— Я не сержусь, — милостиво успокоил Парплеус. — А что касается моих учёных занятий, то я много десятилетий посвятил изучению восточного колдовства и в том числе мрачного культа бога Гунгурда. Разумеется, я изучал не только норгайскую магию, я объездил весь свет, долго жил в Индии среди факиров, немало времени провёл рядом с повелителем мечей, чья воля сокрушила мощь этого храма, в глухих чащах Норланда мне довелось встретиться и беседовать с одним из последних представителей древней расы лесных эльфов. И всюду я пополнял сокровищницу знаний. Теперь вы понимаете, почему я не мог пройти мимо этих развалин? Сейчас здесь уже нет могучих колдунов, но эхо их шагов будет звучать в опустевших подземельях ещё долго. Некогда в этих стенах обитали самые могучие чернокнижники из всех, что породили причудливые тайны Востока. Вы, должно быть, слышали о страшном заклятии медленных слез, которое рухнуло только вместе с падением храма. Много лет я изучал тайны жрецов Гунгурда и без ложной скромности могу сказать, что постиг самые сокровенные их глубины. Ваше счастье, что Гунгурд отвернулся от слуг, не сумевших сберечь его оружие. Будь иначе, все городские вольности не стоили бы и стёртого медяка. Страшный посох верховного жреца — только маги Норланда могли противостоять ему.

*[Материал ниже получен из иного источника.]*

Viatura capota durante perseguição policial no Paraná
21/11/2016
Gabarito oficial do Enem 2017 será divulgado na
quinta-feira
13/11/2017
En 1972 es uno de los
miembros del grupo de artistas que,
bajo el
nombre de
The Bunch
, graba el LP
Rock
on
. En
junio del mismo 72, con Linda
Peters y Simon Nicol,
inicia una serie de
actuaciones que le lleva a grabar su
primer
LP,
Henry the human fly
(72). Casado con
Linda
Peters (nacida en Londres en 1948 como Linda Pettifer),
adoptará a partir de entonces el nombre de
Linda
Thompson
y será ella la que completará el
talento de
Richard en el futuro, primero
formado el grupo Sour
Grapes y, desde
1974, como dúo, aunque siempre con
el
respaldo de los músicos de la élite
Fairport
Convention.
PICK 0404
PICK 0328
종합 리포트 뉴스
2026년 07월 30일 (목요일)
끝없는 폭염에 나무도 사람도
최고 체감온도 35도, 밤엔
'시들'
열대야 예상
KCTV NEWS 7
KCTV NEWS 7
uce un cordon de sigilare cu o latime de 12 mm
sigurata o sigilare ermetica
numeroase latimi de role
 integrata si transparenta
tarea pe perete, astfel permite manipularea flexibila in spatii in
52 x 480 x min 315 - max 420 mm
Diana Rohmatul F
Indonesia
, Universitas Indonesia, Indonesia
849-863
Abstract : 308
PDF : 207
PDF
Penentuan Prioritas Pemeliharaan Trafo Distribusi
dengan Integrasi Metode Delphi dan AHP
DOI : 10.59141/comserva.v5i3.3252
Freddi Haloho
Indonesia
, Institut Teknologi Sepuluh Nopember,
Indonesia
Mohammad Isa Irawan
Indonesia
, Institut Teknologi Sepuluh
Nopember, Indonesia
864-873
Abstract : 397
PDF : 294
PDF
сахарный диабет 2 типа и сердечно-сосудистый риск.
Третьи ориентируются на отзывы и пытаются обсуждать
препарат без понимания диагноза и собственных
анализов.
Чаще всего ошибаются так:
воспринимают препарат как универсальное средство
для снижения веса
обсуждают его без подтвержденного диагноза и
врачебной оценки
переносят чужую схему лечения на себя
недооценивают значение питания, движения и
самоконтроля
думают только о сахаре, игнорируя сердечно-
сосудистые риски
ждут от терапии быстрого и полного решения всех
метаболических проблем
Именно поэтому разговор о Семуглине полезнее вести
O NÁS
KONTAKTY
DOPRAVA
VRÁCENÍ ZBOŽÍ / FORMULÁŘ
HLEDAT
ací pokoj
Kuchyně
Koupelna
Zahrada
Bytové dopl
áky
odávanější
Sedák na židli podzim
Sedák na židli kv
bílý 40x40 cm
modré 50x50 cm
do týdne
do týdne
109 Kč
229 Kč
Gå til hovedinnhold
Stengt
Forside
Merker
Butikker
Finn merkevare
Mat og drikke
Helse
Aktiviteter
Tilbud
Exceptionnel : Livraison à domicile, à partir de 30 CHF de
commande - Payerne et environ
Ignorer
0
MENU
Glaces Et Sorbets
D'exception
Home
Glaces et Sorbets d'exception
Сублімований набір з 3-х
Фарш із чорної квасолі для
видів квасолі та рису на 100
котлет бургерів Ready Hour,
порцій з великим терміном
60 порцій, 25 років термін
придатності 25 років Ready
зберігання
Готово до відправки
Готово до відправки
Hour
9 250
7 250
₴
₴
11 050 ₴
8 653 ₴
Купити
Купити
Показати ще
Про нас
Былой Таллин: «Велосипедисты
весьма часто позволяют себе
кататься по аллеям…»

— Почему же тогда посох был сломан в битве с горожанами? — не удержался Ист. — Говорят, его обломок и сейчас можно видеть в одной из кожевенных мастерских, работники размешивают им растворы, когда собираются дубить юхотный товар.
— Юноша! — вскричал убелённый сединами маг. — Заклинаю вас, не произносите подобных слов вслух!..
— Я знаю, что вы хотите сказать, — перебил Ист. — Профессор, неужели вы забыли, как сомневались в том, что пушки смогут убить огнедышащих фуэтов? Однако оглянитесь — фуэтов больше нет, а пушки есть не только в Хольмгарде, но и в других городах.
— Я вижу, вы умный, начитанный юноша, — проникновенно произнёс Парплеус, — и хорошо изучили историю последних войн. Но вы по-детски несерьёзно относитесь к столь важным вещам. Пора взрослеть, молодой человек, законы акмеологии, простые и непреложные, требуют этого. А психологически зрелая личность, помимо всего прочего, отличается от инфантильной повышенной способностью к автогнозии. Да, я сомневался в действии пушек, но учтите, что сомнение есть модус вивенди всякого интеллигента. Сомнение — величайшее благо и проклятие современной культуролоргической парадигмы. На эту тему немало полезного можно узнать, прочитав анагнозмы, которые я отобрал для составленной мною хрестоматии по основам натурфилософии. Каждый из этих отрывков по отдельности не представляет чего-то сверхоткровенного, собственно говоря, это обычные апофтегмы, но все вместе они очерчивают картину мироздания, формируя у читателя систему правильных представлений.
— Где же я смогу ознакомиться с вашим замечательным опусом? — спросил Ист, удивляясь в душе, что даже здесь, в развалинах старого храма, под заунывные крики сов и аккомпанемент шакала Парплеус не может говорить ни о чём, кроме своих трудов. — Признаюсь, что жанр апофтегмы, — Ист улыбнулся чуть заметно, — всегда привлекал меня своей афористичностью.
— Один экземпляр хранится в университетской библиотеке Лютеции, ещё один был поднесён мною герцогу Лиезскому, и теперь я не знаю, цел ли он, — Парплеус вздохнул, — а непосредственно рукопись, разумеется, осталась у меня. К несчастью, в этих краях господствует иной язык, нежели на севере, и даже арамейский алфавит, общий для всех цивилизованных стран, здесь никому неизвестен. Так что вряд ли вы сможете прочесть написанное мной.
— А почему бы вам не перевести хотя бы часть своих сочинений на здешний язык и, главное, заказать не два списка, а по меньшей мере десяток? — Ист произносил эти слова с единственным желанием сделать приятное старому знакомцу, который в очередной раз не узнал Иста. И он никак не ожидал той реакции, что последовала за его словами.
— Ни за что! — с чувством выкрикнул старик. — Это была бы профанация великой идеи!
— Почему? — Ист так удивился, что оставил на минуту преувеличенно почтительный тон.